Scholar

Social Media and Filipino Migrants in Central Italy

By: John Rafael  

This study highlights social media utilization by Filipino migrants in central Italy and underlines the effects controlling one’s image to their online networks has on their migrant livelihoods. Ethnographic research was done through participant observation, open-ended, semi-structured interviews,and focus group discussions of twenty-five Filipinos, namely in the areas of Rome, Siena, and the Rieti province. The project delineates both the extent of social media use and its importance in Filipino-Italian migrant livelihoods, utilizing Harvey and Myers’ critical hermeneutic framework, which recognizes the lack of neutrality in evaluating narrative data, as the basis of analysis. This work shows that Filipino migrant social media use goes beyond recreation and networking - it reaffirms a positive transnational imaginary. Different factors, including the degree of social media utilization, digital literacy, and affiliation to their Filipino culture, vary the degree such production and perpetuation of the imaginary takes place. Nevertheless, the findings suggest that upholding this imaginary attempts to curb Italian xenophobic tendencies towards foreigners, most notably by displaying similar or analogous cultural values and traditions. Such attempts of cultural production serve to recognize and accept these migrants in society by the host culture. The lens through which this phenomenon is examined additionally highlights social media as a coping mechanism for the separation from loved ones, difficult work experiences, and other factors faced by Filipino immigrants in Italy.
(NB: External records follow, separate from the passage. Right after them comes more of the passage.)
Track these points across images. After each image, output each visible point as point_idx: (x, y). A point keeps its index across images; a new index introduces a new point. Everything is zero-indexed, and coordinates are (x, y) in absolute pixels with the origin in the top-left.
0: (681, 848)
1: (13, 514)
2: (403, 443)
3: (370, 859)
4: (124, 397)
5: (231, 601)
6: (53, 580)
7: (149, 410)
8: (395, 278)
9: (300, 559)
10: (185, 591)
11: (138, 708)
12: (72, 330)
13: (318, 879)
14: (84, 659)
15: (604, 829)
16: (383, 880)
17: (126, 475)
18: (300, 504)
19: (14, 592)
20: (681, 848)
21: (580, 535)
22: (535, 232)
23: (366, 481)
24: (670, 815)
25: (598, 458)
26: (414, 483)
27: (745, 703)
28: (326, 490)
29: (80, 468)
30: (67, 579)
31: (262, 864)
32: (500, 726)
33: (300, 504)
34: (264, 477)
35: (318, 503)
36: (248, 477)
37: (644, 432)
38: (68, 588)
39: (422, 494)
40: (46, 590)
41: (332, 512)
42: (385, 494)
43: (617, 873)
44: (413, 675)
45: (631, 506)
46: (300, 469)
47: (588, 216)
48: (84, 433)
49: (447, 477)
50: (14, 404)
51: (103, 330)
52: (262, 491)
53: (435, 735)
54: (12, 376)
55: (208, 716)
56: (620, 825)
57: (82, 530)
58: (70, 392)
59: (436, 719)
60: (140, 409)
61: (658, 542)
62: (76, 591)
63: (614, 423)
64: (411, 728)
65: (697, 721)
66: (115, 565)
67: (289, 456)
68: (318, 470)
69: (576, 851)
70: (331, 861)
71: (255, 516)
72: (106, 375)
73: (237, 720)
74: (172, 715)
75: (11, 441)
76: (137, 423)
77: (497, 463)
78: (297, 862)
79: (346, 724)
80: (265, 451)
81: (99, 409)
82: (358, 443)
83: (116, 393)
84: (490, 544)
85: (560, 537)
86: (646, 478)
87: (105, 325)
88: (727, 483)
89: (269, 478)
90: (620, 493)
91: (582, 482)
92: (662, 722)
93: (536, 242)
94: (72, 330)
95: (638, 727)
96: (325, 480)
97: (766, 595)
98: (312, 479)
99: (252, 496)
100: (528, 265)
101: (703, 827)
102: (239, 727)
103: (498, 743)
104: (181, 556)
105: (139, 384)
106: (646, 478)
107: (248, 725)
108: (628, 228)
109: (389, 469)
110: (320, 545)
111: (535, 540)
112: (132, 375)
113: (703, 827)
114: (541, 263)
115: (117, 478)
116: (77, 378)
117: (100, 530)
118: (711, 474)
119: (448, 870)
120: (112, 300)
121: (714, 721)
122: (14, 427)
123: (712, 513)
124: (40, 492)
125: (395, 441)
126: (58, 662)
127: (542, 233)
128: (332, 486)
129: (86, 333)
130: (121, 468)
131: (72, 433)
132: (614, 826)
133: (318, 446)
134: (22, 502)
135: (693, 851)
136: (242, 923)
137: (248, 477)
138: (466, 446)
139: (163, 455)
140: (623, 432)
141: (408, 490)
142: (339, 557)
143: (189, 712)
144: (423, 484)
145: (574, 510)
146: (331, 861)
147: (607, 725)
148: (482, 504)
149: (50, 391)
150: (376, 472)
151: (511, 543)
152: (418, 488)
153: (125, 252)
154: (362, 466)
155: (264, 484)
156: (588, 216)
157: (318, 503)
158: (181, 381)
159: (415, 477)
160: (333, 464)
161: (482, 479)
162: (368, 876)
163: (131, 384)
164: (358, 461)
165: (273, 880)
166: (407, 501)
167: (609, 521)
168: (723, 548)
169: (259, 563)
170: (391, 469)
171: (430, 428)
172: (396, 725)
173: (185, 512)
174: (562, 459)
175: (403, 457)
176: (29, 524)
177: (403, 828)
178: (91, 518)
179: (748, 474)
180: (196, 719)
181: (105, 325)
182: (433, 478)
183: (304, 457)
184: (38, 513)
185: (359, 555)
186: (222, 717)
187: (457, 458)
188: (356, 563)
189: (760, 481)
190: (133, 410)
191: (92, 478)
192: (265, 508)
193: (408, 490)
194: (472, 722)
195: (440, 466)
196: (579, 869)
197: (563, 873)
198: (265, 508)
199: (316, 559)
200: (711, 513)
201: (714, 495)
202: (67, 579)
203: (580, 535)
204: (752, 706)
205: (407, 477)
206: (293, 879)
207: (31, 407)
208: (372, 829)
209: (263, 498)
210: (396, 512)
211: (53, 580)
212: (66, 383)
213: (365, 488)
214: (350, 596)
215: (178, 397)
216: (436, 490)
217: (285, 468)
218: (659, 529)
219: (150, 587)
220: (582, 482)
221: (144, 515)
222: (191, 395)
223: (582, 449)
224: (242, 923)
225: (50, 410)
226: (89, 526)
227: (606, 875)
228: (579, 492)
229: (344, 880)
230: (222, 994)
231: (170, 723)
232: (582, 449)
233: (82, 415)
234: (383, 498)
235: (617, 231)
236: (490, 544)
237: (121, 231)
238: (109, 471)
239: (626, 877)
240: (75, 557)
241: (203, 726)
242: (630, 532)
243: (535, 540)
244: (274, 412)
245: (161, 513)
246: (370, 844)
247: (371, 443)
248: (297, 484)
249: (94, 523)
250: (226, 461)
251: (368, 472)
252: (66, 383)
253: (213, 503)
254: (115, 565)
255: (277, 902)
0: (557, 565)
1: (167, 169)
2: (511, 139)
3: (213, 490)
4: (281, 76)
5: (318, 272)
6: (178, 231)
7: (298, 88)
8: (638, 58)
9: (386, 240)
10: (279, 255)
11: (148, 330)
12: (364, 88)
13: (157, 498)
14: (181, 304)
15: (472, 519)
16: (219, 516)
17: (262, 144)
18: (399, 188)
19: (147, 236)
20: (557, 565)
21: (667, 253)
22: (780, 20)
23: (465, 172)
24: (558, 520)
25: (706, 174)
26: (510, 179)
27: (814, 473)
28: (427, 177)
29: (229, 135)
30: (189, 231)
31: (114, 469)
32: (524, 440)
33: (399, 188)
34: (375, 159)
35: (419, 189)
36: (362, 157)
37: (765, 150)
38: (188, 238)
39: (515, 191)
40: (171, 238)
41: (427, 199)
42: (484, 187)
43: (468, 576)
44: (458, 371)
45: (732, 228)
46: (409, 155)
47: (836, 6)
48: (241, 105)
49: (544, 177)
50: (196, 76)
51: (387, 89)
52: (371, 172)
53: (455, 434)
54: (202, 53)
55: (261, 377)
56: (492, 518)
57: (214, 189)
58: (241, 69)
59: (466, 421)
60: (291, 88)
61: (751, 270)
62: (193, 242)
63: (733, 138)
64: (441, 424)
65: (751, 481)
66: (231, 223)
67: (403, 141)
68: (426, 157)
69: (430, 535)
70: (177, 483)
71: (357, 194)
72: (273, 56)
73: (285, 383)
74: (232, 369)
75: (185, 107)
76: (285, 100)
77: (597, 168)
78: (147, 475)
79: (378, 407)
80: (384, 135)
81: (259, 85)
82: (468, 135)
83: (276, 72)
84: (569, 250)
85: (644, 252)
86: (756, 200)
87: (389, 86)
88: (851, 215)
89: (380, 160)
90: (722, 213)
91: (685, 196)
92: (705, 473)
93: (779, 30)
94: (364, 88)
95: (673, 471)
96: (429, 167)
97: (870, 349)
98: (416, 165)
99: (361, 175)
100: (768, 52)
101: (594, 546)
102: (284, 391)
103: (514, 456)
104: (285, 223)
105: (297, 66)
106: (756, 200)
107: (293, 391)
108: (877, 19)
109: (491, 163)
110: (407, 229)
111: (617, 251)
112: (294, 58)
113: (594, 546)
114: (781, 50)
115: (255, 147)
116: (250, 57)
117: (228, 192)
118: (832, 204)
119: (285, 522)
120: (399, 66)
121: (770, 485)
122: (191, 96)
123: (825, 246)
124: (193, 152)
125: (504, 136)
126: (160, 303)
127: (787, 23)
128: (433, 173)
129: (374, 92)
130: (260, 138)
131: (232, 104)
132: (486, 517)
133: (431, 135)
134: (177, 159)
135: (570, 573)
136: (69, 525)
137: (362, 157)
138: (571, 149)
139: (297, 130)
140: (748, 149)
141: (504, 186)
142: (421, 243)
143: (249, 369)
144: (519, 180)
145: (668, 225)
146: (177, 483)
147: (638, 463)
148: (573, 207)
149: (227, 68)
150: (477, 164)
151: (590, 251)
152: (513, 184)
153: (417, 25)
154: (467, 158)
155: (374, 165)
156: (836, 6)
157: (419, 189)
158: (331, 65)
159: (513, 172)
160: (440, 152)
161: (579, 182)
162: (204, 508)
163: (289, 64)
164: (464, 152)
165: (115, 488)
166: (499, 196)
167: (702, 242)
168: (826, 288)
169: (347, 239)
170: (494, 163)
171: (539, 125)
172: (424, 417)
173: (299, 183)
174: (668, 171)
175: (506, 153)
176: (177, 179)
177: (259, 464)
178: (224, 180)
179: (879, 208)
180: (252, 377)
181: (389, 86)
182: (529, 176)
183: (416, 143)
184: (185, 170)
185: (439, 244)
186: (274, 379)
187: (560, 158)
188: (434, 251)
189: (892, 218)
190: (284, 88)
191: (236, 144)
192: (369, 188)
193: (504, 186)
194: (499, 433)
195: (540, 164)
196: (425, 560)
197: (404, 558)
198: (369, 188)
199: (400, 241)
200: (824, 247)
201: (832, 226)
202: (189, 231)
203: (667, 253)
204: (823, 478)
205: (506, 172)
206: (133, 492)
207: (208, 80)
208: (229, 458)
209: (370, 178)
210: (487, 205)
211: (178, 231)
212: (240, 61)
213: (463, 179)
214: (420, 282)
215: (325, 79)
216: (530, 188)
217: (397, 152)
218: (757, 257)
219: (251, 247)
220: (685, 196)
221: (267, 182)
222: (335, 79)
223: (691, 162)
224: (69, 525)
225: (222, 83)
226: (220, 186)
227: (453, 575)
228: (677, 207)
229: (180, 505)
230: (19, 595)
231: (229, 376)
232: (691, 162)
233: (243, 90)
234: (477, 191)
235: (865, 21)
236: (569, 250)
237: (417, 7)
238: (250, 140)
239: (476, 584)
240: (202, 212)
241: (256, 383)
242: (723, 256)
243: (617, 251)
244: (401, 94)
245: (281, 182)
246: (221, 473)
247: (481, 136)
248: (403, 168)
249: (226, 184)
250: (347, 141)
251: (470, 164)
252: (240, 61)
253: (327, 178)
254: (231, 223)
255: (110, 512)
Social Media, Filipino, Migrants
Media Technologies
Paper Presentation in a Themed Session



John Rafael

2016 Human Rights Fellow, WSD Handa Center for Human Rights and International Justice at Stanford University, United States
California, United States

I firmly believe that everyone has a story that should be heard and validated. This principle has guided much of my life, and the never ending pursuit of this principle is what has and continues to motivate my own life goal of serving others. My various endeavors all share a core component: helping peoplea round the world understand themselves and the world around them. My participation in various cultural organizations in the Bay Area brought me to the forefront of advocating for both students and marginalized populations in the Asian American community. Furthermore, I have connected and empowered individuals from low-income communities of color in understanding their own health. Thus, this desire to further be a platform for other burgeoned my interest in the social sciences. My research on the effects fo social media in the maintenance of Filipino transnational relationships gave both the participants and researchers further into how technology shapes and enhances their lives. With a steadfast belief in the power of narrative, I intend to further pursue a career helping others through community advocacy and ethnography. I hope to use academic research to not only amplify my voice but also the voice of others.